EUA avalia estratégia alternativa para o conflito
O presidente dos Estados Unidos, Donald Trump, teria comunicado a seus assessores a disposição em encerrar o conflito com o Irã mesmo que o estratégico Estreito de Ormuz permaneça fechado. A informação, divulgada pelo jornal The Wall Street Journal com base em autoridades governamentais, indica uma mudança de foco na estratégia americana. Em vez de priorizar a reabertura imediata da rota marítima, Trump estaria mais interessado em atingir objetivos como o enfraquecimento da Marinha iraniana e a destruição de seu arsenal de mísseis.
Pressão diplomática e delegação de responsabilidade
Ainda segundo o jornal, a equipe de Trump avalia que uma operação para reabrir o estreito poderia prolongar a guerra para além do prazo inicial de seis semanas estabelecido pelo presidente. Diante disso, a estratégia seria focar em alcançar os objetivos militares primários e, paralelamente, exercer pressão diplomática sobre Teerã. Caso o fluxo de navios no Estreito de Ormuz continue interrompido, o presidente americano considera transferir a responsabilidade pela sua reabertura para aliados na Europa e no Golfo Pérsico.
Declarações públicas x estratégia interna
As informações veiculadas pelo The Wall Street Journal contrastam com algumas declarações públicas recentes de Trump. Na segunda-feira, o presidente americano ameaçou atacar a infraestrutura energética do Irã caso o país não concordasse com um acordo de paz e não reabrisse o estreito “em breve”. Em outra postagem em sua rede social, Truth Social, Trump sugeriu que países com dificuldades de obter combustível de aviação “criem coragem para ir até o estreito e simplesmente o tomem”, direcionando a sugestão a aliados como o Reino Unido.

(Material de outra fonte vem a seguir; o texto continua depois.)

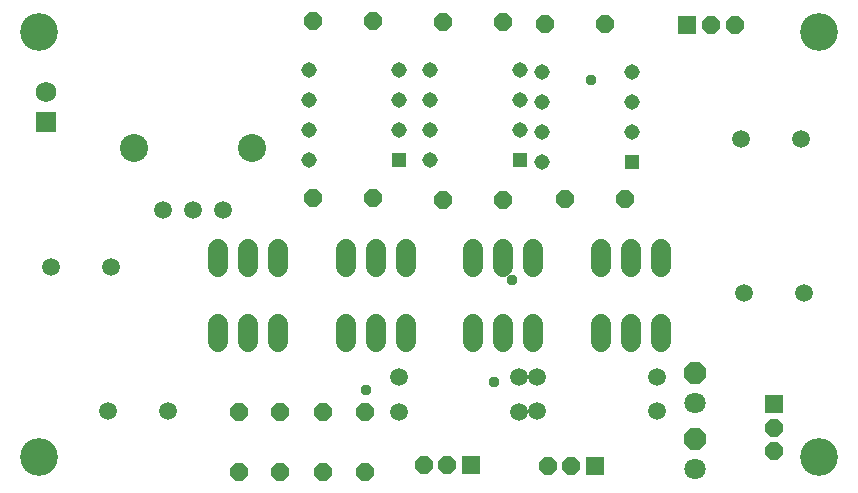
<source format=gbr>
G04 EAGLE Gerber RS-274X export*
G75*
%MOMM*%
%FSLAX34Y34*%
%LPD*%
%INSoldermask Bottom*%
%IPPOS*%
%AMOC8*
5,1,8,0,0,1.08239X$1,22.5*%
G01*
%ADD10C,3.203200*%
%ADD11C,1.727200*%
%ADD12P,1.649562X8X202.500000*%
%ADD13P,1.649562X8X22.500000*%
%ADD14P,1.951982X8X112.500000*%
%ADD15C,1.803400*%
%ADD16R,1.727200X1.727200*%
%ADD17C,1.727200*%
%ADD18R,1.503200X1.503200*%
%ADD19P,1.627049X8X22.500000*%
%ADD20P,1.627049X8X202.500000*%
%ADD21P,1.627049X8X112.500000*%
%ADD22R,1.311200X1.311200*%
%ADD23C,1.311200*%
%ADD24C,1.511200*%
%ADD25C,2.378200*%
%ADD26P,1.649562X8X112.500000*%
%ADD27C,0.959600*%


D10*
X30000Y390000D03*
X30000Y30000D03*
X690000Y30000D03*
X690000Y390000D03*
D11*
X556150Y205920D02*
X556150Y190680D01*
X530750Y190680D02*
X530750Y205920D01*
X505350Y205920D02*
X505350Y190680D01*
X448200Y190680D02*
X448200Y205920D01*
X422800Y205920D02*
X422800Y190680D01*
X397400Y190680D02*
X397400Y205920D01*
X340250Y205920D02*
X340250Y190680D01*
X314850Y190680D02*
X314850Y205920D01*
X289450Y205920D02*
X289450Y190680D01*
X232300Y190680D02*
X232300Y205920D01*
X206900Y205920D02*
X206900Y190680D01*
X181500Y190680D02*
X181500Y205920D01*
D12*
X422500Y247500D03*
X371700Y247500D03*
X422500Y398300D03*
X371700Y398300D03*
X312500Y249100D03*
X261700Y249100D03*
D13*
X261400Y398800D03*
X312200Y398800D03*
D14*
X585200Y101200D03*
D15*
X585200Y75800D03*
D14*
X584740Y44850D03*
D15*
X584740Y19450D03*
D13*
X475050Y248660D03*
X525850Y248660D03*
D12*
X508600Y396400D03*
X457800Y396400D03*
D16*
X35910Y313530D03*
D17*
X35910Y338530D03*
D18*
X395300Y22800D03*
D19*
X375300Y22800D03*
X355300Y22800D03*
D18*
X578700Y395300D03*
D20*
X598700Y395300D03*
X618700Y395300D03*
D18*
X500300Y22600D03*
D19*
X480300Y22600D03*
X460300Y22600D03*
D18*
X651900Y74600D03*
D21*
X651900Y54600D03*
X651900Y34600D03*
D11*
X505350Y127180D02*
X505350Y142420D01*
X530750Y142420D02*
X530750Y127180D01*
X556150Y127180D02*
X556150Y142420D01*
X397400Y142420D02*
X397400Y127180D01*
X422800Y127180D02*
X422800Y142420D01*
X448200Y142420D02*
X448200Y127180D01*
X289450Y127180D02*
X289450Y142420D01*
X314850Y142420D02*
X314850Y127180D01*
X340250Y127180D02*
X340250Y142420D01*
X181500Y142420D02*
X181500Y127180D01*
X206900Y127180D02*
X206900Y142420D01*
X232300Y142420D02*
X232300Y127180D01*
D22*
X334900Y281700D03*
D23*
X334900Y307100D03*
X334900Y332500D03*
X334900Y357900D03*
X258700Y357900D03*
X258700Y332500D03*
X258700Y307100D03*
X258700Y281700D03*
D24*
X552970Y69030D03*
X451370Y69030D03*
X451190Y97970D03*
X552790Y97970D03*
X334810Y97970D03*
X436410Y97970D03*
X436030Y68300D03*
X334430Y68300D03*
D22*
X436900Y281300D03*
D23*
X436900Y306700D03*
X436900Y332100D03*
X436900Y357500D03*
X360700Y357500D03*
X360700Y332100D03*
X360700Y306700D03*
X360700Y281300D03*
D24*
X160300Y239200D03*
X134900Y239200D03*
X185700Y239200D03*
D25*
X110300Y291700D03*
X210300Y291700D03*
D22*
X531900Y279900D03*
D23*
X531900Y305300D03*
X531900Y330700D03*
X531900Y356100D03*
X455700Y356100D03*
X455700Y330700D03*
X455700Y305300D03*
X455700Y279900D03*
D24*
X626900Y168900D03*
X677700Y168900D03*
X623900Y298900D03*
X674700Y298900D03*
X39900Y190800D03*
X90700Y190800D03*
X88200Y68900D03*
X139000Y68900D03*
D26*
X234000Y17600D03*
X234000Y68400D03*
X199000Y17600D03*
X199000Y68400D03*
X270000Y17600D03*
X270000Y68400D03*
X306000Y17600D03*
X306000Y68400D03*
D27*
X429912Y179504D03*
X414528Y92964D03*
X496824Y348996D03*
X306324Y86868D03*
M02*

</source>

Secretário de Defesa prevê dias “decisivos”
Em paralelo, o secretário da Defesa dos Estados Unidos, Pete Hegseth, afirmou que os próximos dias do conflito serão “decisivos”. Ele destacou que o Irã “praticamente não tem o que fazer militarmente a respeito” e que as últimas 24 horas registraram o menor número de drones e mísseis inimigos lançados pelo país. Hegseth também ressaltou a importância de que “outros países deveriam ouvir quando o presidente fala”, em referência às críticas de Trump a aliados que não se juntaram aos EUA na ação contra o Irã.
Crise do petróleo e impacto global
O Estreito de Ormuz, por onde transita cerca de 20% do petróleo e gás consumidos globalmente, está fechado desde o início do conflito em 28 de fevereiro, gerando turbulências nos mercados internacionais. Refinarias, depósitos de combustível e petroleiros de nações aliadas de Washington tornaram-se alvos iranianos, elevando o preço do barril de Brent de US$ 60 para mais de US$ 100, com picos próximos a US$ 120. A França estima que 30% a 40% da capacidade de refino do Golfo Pérsico foram danificados ou destruídos, causando um déficit de 11 milhões de barris diários no mercado. A Agência Internacional de Energia (AIE) já liberou 400 milhões de barris de suas reservas emergenciais e estuda novas medidas para mitigar a queda no fornecimento.